Son of the opera singer Fyodor Ignatievich Stravinsky (1843-1902) and the pianist Anna Kholodovskaya (1854-1939), Igor Fyodorovich Stravinsky was born on June 17th, 1882, in Oranienbaum (now Lomonosov), Russia. During his childhood, he became captivated after watching Pyotr Ilyich Tchaikovsky's (1840-1893) "The Sleeping Beauty" for the first time at the Mariinsky Theatre. As a young man, he abandoned a career in law to dedicate himself to musical studies under the guidance of Nikolai Rimsky-Korsakov (1844-1908), an important composer of the time.

While in Saint Petersburg, the entrepreneur and dance producer Sergei Diaghilev (1872-1929) attended a performance of Igor's original composition "Fireworks" in 1909. Deeply impressed, Diaghilev hired him to work on the production of "The Firebird" (1910) with the Ballets Russes. The excellent reception in Paris led to two more commissions: "Petrushka" (1911) and "The Rite of Spring" (1913). In the latter, Igor definitively inscribed the Stravinsky name as a temporal landmark of the 20th century, leaving a lasting impact on classical music that resonates to this day.

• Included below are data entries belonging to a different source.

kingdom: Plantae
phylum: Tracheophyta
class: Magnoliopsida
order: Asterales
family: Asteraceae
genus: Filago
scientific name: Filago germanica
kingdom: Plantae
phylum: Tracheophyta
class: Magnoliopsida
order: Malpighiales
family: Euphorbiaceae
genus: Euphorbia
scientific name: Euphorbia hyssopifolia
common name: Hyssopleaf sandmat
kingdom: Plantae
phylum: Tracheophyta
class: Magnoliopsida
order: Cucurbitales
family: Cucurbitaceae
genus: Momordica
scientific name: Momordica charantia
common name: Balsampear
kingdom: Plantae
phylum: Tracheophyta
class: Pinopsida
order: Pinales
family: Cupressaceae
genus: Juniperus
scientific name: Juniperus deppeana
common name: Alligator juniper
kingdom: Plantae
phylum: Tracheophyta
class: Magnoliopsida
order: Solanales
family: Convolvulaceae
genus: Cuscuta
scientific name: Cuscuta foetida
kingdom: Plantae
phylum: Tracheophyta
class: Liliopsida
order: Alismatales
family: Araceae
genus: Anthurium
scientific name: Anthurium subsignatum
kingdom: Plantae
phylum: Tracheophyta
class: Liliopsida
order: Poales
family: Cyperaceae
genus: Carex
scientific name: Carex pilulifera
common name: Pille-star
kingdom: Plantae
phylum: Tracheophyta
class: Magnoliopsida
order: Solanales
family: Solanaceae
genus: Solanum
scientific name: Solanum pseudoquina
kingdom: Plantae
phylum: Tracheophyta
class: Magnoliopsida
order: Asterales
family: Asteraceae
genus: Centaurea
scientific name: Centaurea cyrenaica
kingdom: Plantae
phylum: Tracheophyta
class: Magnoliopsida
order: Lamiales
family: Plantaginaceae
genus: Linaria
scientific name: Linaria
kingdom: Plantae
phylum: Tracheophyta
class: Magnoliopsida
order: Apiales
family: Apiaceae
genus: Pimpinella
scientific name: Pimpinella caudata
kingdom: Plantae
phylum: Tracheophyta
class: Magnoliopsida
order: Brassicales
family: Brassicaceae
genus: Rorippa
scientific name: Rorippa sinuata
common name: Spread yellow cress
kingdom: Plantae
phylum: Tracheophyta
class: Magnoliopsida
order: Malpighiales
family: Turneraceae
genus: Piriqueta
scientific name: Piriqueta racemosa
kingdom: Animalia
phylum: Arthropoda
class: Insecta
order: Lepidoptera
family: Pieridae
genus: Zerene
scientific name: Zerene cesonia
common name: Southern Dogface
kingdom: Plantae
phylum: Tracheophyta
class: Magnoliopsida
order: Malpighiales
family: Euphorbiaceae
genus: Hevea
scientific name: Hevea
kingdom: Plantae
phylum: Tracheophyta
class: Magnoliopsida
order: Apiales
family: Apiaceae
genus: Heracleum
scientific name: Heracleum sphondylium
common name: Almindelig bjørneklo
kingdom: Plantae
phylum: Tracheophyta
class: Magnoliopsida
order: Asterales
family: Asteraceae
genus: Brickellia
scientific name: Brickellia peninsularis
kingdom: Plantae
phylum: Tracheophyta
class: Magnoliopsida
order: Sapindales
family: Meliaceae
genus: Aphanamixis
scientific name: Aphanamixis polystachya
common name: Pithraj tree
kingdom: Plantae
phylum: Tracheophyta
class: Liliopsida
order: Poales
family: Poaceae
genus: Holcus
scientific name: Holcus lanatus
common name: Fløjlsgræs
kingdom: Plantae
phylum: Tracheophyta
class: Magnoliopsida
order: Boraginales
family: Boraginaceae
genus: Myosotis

In "The Rite of Spring," Stravinsky expressed the pagan ritual whereby peasants offer a young girl in sacrifice to a deity of spring for the continuation of the cycle of life. The composition contains rhythmic and harmonic structures that break with the patterns established in music up to that point. The novelty was provided by the harmony that moves between modal, bitonal, and polytonal, in a radical way, throughout the work. It is also important to highlight the constant changes in meter, irregular pulse, and the use of polyrhythm, also in a radical manner.

When the Second World War began in 1939, Stravinsky moved from Europe to the United States, where he continued to influence music until his death in New York City in 1971.